Война беспощадная, безжалостная, ненасытная и всеми ненавистная, в те дни она только набирала силу. Шёл уже второй год, а она всё разрасталась, пожирая новые и новые плоскости на карте войны. И никто не знал, сколько ещё она продлится и сколько человеческих жизней унесёт она на своём вороном крыле. Никто не знал, суждено ли будет ему перейти черту по ту сторону даты её окончания и остаться в живых.
Писать письма сейчас я уже не мог. Расстояние во многие тысячи километров, помноженное на время полного безвестия и неведения, составляло трудную формулу моей мучительной разлуки с домом. Я боялся получить письмо назад. Страх, что такое может случиться, не позволял мне писать ни строчки.
Мой отец умер ещё до войны. Старшая сестра вышла замуж и давно переехала жить в город, где у неё постоянно гостили младшие сёстры, которые обучались врачебному делу в медицинском институте. В глухом, высокогорном селении, по моему единственному в мире родному адресу меня ждала только старая мать. И я не знал, что могу написать ей такого, чтобы не расстроить её ещё больше.
Ожидание тяготело над нашим штабом, как столб атмосферного давления, превращая каждые сутки в мучительную бесконечность.
К концу дня, когда солнце уже клонилось на запад, роняя на землю долгие, мрачные тени, меня вместе с солдатом, одним из новичков, примкнувшим к нам на прошлой неделе, послали на разведку ближайшего лесного массива.
Я был самым младшим по возрасту в нашем взводе и на тот момент находился в чине младшего лейтенанта. Мне присвоили это звание на краткосрочной учёбе до того, как отправить на фронт. Тогда я ещё не знал, что это будет моё первое и последнее звание. Меня считали опытным разведчиком, я обладал особым чутьём и смекалкой, но эта местность с болотистыми почвами и густыми, труднопроходимыми чащами, в которых легко заплутать и сбиться, была мне незнакома.
При себе я имел маузер. У солдата была винтовка.
Следуя приказу, мы внедрились в чащу и должны были идти, передвигаясь по компасу строго на запад.

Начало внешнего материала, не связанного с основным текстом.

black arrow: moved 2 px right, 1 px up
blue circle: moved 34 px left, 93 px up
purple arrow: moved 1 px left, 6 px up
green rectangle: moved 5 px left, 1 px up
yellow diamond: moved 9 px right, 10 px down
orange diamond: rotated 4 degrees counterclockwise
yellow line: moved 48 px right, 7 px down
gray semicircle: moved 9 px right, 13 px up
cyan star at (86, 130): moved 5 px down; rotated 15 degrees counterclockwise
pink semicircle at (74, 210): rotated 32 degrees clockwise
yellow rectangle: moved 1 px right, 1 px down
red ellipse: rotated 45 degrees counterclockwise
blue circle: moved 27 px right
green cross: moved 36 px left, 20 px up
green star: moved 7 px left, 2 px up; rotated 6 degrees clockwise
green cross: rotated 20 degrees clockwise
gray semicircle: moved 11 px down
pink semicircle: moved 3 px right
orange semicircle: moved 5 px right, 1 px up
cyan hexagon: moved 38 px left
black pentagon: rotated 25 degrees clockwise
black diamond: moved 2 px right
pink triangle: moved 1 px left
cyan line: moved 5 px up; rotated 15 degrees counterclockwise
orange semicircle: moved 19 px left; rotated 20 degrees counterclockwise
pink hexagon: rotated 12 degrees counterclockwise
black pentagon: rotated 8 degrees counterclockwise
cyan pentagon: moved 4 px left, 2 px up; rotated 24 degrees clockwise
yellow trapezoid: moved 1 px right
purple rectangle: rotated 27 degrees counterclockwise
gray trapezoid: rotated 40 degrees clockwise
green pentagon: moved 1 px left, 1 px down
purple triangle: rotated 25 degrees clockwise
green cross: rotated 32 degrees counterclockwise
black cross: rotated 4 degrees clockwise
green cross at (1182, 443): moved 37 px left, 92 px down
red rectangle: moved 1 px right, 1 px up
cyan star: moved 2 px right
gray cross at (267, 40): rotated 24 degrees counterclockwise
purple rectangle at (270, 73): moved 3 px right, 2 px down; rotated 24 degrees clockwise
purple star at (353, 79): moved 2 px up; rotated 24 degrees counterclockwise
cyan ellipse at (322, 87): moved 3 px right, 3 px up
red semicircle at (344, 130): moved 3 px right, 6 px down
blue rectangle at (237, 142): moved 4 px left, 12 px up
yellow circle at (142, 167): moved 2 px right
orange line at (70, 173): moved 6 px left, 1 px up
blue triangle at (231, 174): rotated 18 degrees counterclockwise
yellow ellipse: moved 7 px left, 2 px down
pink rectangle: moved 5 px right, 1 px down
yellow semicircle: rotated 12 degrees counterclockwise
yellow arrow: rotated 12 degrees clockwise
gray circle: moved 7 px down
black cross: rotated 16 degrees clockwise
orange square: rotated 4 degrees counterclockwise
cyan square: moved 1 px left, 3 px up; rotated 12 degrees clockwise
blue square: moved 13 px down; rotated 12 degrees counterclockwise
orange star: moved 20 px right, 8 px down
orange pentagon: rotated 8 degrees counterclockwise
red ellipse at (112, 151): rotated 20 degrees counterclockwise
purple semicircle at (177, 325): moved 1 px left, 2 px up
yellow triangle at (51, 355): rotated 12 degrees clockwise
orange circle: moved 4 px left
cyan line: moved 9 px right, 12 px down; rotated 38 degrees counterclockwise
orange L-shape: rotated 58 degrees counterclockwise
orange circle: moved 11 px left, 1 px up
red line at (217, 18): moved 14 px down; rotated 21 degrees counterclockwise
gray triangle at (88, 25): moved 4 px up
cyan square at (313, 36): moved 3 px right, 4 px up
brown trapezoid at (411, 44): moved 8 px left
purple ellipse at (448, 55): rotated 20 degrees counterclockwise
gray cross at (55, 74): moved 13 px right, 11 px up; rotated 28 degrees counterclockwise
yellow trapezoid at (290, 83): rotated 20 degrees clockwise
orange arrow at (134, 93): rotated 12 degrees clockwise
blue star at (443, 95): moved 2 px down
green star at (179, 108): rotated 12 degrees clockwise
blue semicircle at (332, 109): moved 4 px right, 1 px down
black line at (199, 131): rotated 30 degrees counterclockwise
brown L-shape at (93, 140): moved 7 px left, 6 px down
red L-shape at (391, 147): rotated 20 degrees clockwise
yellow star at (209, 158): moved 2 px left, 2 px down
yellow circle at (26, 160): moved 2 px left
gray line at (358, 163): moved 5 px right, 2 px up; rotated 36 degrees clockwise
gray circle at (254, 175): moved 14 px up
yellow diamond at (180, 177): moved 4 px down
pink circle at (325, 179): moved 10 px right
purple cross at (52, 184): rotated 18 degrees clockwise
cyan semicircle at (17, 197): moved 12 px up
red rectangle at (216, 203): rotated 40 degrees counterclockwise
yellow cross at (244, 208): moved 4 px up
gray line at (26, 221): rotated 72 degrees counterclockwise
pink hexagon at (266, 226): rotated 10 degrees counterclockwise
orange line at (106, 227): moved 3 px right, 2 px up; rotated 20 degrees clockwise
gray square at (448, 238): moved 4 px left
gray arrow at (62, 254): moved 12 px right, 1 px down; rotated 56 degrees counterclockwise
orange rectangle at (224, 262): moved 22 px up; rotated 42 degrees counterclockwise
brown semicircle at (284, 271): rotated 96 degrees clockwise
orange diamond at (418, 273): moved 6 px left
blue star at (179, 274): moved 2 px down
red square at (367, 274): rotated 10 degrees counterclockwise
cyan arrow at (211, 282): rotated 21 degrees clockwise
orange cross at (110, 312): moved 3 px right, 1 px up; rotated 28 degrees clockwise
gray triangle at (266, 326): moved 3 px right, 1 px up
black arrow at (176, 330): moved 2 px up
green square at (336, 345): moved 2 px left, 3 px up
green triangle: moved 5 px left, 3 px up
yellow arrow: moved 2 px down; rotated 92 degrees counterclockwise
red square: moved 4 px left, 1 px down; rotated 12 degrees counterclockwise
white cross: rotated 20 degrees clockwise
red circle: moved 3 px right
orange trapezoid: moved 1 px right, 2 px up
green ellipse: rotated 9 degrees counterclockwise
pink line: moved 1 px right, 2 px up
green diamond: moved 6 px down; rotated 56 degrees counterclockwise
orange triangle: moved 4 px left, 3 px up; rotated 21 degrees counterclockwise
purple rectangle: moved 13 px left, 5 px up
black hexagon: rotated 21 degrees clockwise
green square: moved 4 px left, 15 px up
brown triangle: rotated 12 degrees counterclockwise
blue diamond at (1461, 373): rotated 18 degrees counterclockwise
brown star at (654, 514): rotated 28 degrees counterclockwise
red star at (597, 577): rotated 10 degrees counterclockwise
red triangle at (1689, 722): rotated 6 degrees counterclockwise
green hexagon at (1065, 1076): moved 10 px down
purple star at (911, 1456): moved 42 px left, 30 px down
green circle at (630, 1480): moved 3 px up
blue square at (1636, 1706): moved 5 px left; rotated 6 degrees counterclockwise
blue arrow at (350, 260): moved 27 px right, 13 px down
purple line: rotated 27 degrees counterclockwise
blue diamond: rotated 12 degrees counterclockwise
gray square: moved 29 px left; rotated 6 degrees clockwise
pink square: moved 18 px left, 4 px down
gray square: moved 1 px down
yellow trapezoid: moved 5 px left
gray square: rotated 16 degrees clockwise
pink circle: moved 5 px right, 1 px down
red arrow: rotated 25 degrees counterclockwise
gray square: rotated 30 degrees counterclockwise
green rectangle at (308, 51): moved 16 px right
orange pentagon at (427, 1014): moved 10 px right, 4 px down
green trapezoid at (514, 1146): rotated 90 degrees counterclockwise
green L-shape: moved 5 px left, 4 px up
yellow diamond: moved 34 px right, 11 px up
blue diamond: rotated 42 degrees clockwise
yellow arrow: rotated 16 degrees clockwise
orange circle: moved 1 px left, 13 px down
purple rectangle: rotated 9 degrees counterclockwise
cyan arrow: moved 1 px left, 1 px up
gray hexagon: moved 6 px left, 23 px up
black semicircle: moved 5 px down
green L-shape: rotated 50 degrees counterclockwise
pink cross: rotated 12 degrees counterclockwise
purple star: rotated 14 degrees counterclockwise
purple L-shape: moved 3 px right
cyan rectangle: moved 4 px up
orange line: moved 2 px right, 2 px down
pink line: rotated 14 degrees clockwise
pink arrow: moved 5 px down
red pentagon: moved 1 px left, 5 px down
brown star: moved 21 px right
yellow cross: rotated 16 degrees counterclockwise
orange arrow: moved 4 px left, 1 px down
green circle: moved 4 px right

После заката, под покровом ночи, мы должны были вернуться с докладом об обстановке.
– Ты откуда? – спросил я у своего попутчика.
Сам он не представился и в дальнейшем оставался так же немногословен.
– Жил недалеко отсюда. Леса я знаю, как свои пять. Не боись, со мной не пропадёшь, – подмигнув, заверил он меня.
Знакомиться на фронте, а тем более заводить друзей я считал делом, по меньшей мере, напрасным. Случиться могло всё, что угодно, причём в каждую минуту. Припомнив как-то всех своих знакомых со времени пребывания на поле военных действий, я уже успел с досадой заметить, что они теперь были либо мертвы, либо ранены и, как следствие, демобилизованы.